Gemeint ist jedoch im Kern stets ein Steuersystem, welches einen wie auch immer definierten Grundbedarf der Lebenshaltung – hier liegt die Spannbreite der Ziele – als einkommensmindernde Kosten vorsieht, wodurch in vielen Fällen negative Einkünfte entstehen, die dann in einer negativen Einkommensteuer, also einer Auszahlung an den Bürger münden. Die davon getrennten Sozialsysteme werden dadurch obsolet, Fehlanreize dazwischen existieren nicht mehr und bei methodisch richtig gemachtem Steuertarif lohnt schlicht der eigene Verdienst jeden einzelnen Euros.
Vorsicht ist geboten, wenn dieses methodisch zunächst mal vollkommen naheliegende Konzept vorgeschlagen wird. Die AfD hatte vor zwei Jahren mal damit geworben, aber bereits in ihren Flügeln komplett unterschiedliche Ziele damit verknüpft: Der neoliberale Teil war sehr nah an Friedman, der völkische wollte damit vor allem für „Ausländer“ den Zugang zu staatlichen Leistungen schließen, weshalb das ganze so etwas wie ein nationalvölkischer Friedman-Entwurf war. Inzwischen empfindet die AfD das bedingungslose Grundeinkommen aber als linkes Teufelswerk und die Anhänger folgen auch dieser Kehrtwende wie immer vollkommen frei von eigenem Denken.

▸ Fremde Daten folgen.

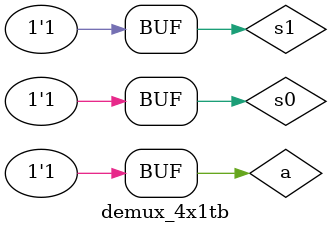
<source format=v>

module demux_4x1tb();
reg a;
reg s0,s1;
wire  y0,y1,y2,y3;
demux_4x1_dataflow dut(.a(a),.s0(s0),.s1(s1),.y0(y0),.y1(y1),.y2(y2),.y3(y3));
initial begin
a=1;
s0=0;
s1=0;
#20
s0=0;
s1=1;
#20
s0=1;
s1=0;
#20
s0=1;
s1=1;
#20;
end
endmodule

</source>
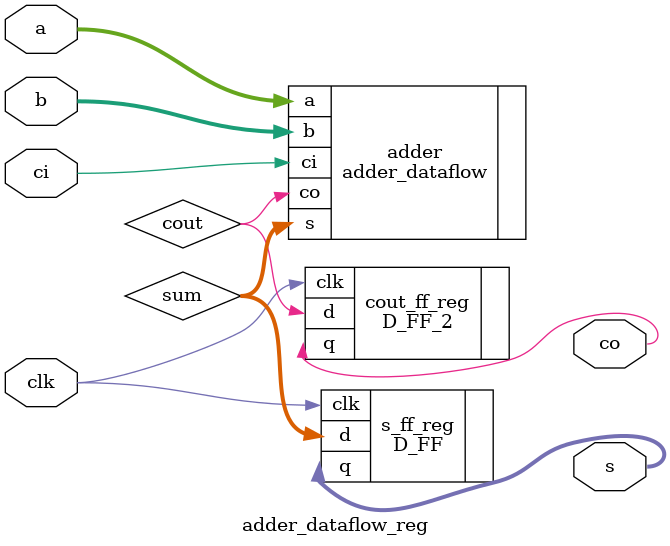
<source format=v>
module adder_dataflow_reg(s, co, a, b, ci, clk);
    parameter width = 32;
    output [width-1:0] s;
    output co;
    input [width-1:0] a,b;
    input ci;
    input clk;

    wire cout;
    wire [31:0] sum;

    adder_dataflow adder (
        .s(sum),
        .co(cout),
        .a(a),
        .b(b),
        .ci(ci)
    );

    D_FF s_ff_reg (
        .clk(clk),
        .d(sum),
        .q(s)
    );

    D_FF_2 cout_ff_reg (
        .clk(clk),
        .d( cout), 
        .q(co)
    );

endmodule
</source>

Leider verschließen sich in der Politik nach wie vor sehr viele diesem Thema, es ist momentan eher politisch vielleicht nicht tot, aber zumindest stark sediert. Mit Parolen wie „Arbeit muss sich lohnen“ (wogegen niemand ernsthaft widersprechen wird oder jemals widersprochen hat) und der Brandmarkung eines Grundeinkommens als eine unser Wirtschaftsmodell gefährdende Utopie scheint momentan mehr politische Dividende möglich. Dabei ist bereits die Frage, wie unsere Wirtschaftsmodell denn tatsächlich funktioniert und welche Rolle genau welche Arbeitsleistung dabei spielt, eine längst überfällige. Die übergeordnete Frage, welches Gesellschaftsmodell wir leben und ob es das ist, was wir behaupten oder uns gar wünschen, wäre jenseits der angeblich alles dominierenden ökonomischen Ebene ohnehin mal anzustreben. Stellt man sich diesen Themen, kommt man auf die komplexe Frage, ob das Konzept, Gesellschaft und Staat so zentral auf menschlicher Arbeit aufzubauen, überhaupt noch erstrebenswert ist – ideell, ethisch, systemisch, funktional, finanziell.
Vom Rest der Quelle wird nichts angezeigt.